WORKING DATA below:
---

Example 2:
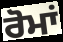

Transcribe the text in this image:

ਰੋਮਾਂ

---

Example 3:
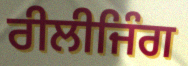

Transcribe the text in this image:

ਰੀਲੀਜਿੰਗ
End of WORKING DATA.
◆ **TASK TO CARRY OUT**:
Your task is to set down every entry exactly, leaving out any picture it contains.

◆ **SOLUTION BELOW**:
---

Example 2:

Transcribe the text in this image:

ਰੋਮਾਂ

---

Example 3:

Transcribe the text in this image:

ਰੀਲੀਜਿੰਗ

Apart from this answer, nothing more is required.